The second part turns to a more classical optimization setting: learning shallow neural networks with GD. Despite extensive study, even fitting a one-hidden-layer model to basic target functions lacks rigorous performance guarantees. We present a comprehensive analysis of the GD trajectory in this regime, showing how it avoids suboptimal stationary points and converges efficiently to global optima. Our results offer new theoretical foundations for understanding how GD succeeds in the presence of sub-optimal stationary points.
The Wisdom of the Body Revisited
Benjamin Recht, UC Berkeley
In 1932, Walter Cannon published his seminal text, The Wisdom of the Body, introducing the notion of homeostasis. He conceived of the body as a complex system actively working to keep itself in a stable state despite adversarial engagement with an uncertain and dangerous environment. Cannon’s concept of homeostasis would not only revolutionize the way we think about medicine but also inspire cyberneticists and early artificial intelligence researchers to think about the body and brain as well-regulated machines.

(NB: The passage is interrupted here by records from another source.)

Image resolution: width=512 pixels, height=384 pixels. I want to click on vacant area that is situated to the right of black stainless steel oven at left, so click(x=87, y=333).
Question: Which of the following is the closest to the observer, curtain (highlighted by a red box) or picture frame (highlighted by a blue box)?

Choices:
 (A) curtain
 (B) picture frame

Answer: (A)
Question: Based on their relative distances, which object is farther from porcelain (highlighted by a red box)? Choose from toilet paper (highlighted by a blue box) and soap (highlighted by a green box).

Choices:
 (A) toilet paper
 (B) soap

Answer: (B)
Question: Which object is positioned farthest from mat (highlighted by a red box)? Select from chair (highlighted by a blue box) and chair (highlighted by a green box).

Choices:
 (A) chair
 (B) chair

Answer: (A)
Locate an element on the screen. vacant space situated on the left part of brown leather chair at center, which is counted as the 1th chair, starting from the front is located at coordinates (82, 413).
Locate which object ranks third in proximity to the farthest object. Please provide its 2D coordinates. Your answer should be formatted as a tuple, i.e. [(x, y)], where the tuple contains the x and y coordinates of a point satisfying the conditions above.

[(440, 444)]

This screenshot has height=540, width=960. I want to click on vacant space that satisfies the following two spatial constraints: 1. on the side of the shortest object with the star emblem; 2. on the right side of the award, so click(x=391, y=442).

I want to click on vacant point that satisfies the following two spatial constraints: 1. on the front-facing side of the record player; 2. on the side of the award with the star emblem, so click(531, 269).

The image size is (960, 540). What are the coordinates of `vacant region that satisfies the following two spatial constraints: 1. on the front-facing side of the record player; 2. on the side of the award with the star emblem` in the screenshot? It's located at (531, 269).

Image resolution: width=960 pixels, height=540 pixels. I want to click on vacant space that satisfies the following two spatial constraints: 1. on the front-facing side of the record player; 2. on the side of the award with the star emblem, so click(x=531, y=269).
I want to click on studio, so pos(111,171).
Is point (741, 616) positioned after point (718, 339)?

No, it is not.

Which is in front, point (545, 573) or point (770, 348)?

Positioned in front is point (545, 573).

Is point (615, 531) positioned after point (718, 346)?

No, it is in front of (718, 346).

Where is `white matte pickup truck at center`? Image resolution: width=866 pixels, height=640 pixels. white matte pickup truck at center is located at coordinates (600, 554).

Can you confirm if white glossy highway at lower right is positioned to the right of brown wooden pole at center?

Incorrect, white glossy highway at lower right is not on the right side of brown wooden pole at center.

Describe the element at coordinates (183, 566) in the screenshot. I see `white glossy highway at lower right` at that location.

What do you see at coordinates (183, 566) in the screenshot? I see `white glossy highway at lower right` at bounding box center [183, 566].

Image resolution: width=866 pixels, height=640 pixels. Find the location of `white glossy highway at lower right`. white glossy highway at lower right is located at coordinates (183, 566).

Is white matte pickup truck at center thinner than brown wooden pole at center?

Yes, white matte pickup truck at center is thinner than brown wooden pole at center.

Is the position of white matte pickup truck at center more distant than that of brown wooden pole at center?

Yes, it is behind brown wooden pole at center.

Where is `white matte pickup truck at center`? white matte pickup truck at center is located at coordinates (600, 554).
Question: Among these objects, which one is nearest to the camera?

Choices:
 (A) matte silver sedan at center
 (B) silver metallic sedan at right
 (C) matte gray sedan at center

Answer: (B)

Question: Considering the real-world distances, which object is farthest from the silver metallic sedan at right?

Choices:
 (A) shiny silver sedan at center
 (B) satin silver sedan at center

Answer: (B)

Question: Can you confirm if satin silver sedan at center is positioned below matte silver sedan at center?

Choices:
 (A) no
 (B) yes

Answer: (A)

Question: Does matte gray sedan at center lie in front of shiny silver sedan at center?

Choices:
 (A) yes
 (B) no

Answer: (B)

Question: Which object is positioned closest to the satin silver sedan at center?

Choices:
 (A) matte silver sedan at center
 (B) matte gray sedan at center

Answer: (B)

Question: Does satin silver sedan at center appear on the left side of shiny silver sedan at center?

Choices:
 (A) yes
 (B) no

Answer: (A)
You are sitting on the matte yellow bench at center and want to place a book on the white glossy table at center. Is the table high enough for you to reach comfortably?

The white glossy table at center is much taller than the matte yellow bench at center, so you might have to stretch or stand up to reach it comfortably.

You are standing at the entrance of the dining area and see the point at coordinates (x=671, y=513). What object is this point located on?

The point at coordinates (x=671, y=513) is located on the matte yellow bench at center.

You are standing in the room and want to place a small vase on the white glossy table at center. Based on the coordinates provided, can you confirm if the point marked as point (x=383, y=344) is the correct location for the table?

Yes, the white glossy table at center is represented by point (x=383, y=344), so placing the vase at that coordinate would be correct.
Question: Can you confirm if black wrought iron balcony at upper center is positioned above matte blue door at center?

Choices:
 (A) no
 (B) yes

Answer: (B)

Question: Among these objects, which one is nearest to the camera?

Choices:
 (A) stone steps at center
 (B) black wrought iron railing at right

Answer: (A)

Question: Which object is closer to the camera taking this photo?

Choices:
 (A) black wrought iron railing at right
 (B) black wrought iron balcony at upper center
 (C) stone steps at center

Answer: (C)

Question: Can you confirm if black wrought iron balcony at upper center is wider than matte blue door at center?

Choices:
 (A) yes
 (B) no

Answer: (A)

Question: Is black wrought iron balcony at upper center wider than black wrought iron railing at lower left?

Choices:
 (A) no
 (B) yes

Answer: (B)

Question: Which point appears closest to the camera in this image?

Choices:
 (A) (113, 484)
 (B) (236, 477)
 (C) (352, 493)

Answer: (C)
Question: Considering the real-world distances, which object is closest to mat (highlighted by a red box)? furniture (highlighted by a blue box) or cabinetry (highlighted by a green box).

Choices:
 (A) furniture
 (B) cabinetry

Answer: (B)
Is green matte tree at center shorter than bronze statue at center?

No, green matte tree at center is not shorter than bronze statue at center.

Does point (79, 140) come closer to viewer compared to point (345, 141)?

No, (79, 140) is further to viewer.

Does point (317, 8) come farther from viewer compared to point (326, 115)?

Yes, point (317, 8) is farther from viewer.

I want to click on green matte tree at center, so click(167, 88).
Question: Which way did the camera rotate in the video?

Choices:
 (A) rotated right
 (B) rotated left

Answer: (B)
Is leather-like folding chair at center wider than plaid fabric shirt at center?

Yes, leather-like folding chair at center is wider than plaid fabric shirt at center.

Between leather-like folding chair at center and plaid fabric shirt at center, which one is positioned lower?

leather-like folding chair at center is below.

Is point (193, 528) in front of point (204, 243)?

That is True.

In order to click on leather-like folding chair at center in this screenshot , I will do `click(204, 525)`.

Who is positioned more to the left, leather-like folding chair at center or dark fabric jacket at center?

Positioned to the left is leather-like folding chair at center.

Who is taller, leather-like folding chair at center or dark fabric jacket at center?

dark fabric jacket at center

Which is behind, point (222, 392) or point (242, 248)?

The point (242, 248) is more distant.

In this talk, I refocus Canon's work under a contemporary lens, showing how non-neural biological networks do very smart things. I will describe concepts from feedback control that illuminate necessary architectures for homeostasis. I will show how such systems can be both resilient to most disturbances while fragile to specific adversarial vectors. Identifying these fragilities can guide positive interventions that can steer dysregulated systems back to stable behavior. Throughout, I aim to highlight the role of mathematical and qualitative theory in our understanding and optimization of systems that behave effectively in unknown futures.
Accelerating Nonconvex Optimization via Online Learning
Aryan Mokhtari, UT Austin
A fundamental problem in optimization is finding an ε-first-order stationary point of a smooth function using only gradient information. The best-known gradient query complexity for this task, assuming both the gradient and Hessian of the objective function are Lipschitz continuous, is O( ε^(−7/4) ). In this talk, I present a method with a gradient complexity of O( d^(1/4) ε^(−13/8) ), where d is the problem dimension—yielding improved complexity when d = O( ε^(−1/2) ). The proposed method builds on quasi-Newton ideas and operates by solving two online learning problems under the hood.